__STUDY MATERIAL__
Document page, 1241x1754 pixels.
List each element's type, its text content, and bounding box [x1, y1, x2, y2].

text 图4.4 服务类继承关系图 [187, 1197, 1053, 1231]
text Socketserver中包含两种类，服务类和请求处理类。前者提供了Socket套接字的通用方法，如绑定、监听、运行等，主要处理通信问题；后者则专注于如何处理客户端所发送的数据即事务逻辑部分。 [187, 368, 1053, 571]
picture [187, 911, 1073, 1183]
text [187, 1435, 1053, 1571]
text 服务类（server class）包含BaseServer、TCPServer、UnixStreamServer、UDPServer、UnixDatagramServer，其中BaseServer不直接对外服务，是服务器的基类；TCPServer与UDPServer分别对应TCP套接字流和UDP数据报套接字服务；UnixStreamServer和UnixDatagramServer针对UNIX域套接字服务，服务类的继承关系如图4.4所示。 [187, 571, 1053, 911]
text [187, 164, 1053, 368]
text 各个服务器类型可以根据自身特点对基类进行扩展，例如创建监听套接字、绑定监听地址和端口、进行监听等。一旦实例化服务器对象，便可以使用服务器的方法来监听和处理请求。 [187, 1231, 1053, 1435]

__WHAT TO DO__
Copy all of the data. Keep every word exactly as it is.

__THE COMPLETED TASK__
Document page, 1241x1754 pixels.
List each element's type, its text content, and bounding box [x1, y1, x2, y2].

text 图4.4 服务类继承关系图 [187, 1197, 1053, 1231]
text Socketserver中包含两种类，服务类和请求处理类。前者提供了Socket套接字的通用方法，如绑定、监听、运行等，主要处理通信问题；后者则专注于如何处理客户端所发送的数据即事务逻辑部分。 [187, 368, 1053, 571]
picture [187, 911, 1073, 1183]
text [187, 1435, 1053, 1571]
text 服务类（server class）包含BaseServer、TCPServer、UnixStreamServer、UDPServer、UnixDatagramServer，其中BaseServer不直接对外服务，是服务器的基类；TCPServer与UDPServer分别对应TCP套接字流和UDP数据报套接字服务；UnixStreamServer和UnixDatagramServer针对UNIX域套接字服务，服务类的继承关系如图4.4所示。 [187, 571, 1053, 911]
text [187, 164, 1053, 368]
text 各个服务器类型可以根据自身特点对基类进行扩展，例如创建监听套接字、绑定监听地址和端口、进行监听等。一旦实例化服务器对象，便可以使用服务器的方法来监听和处理请求。 [187, 1231, 1053, 1435]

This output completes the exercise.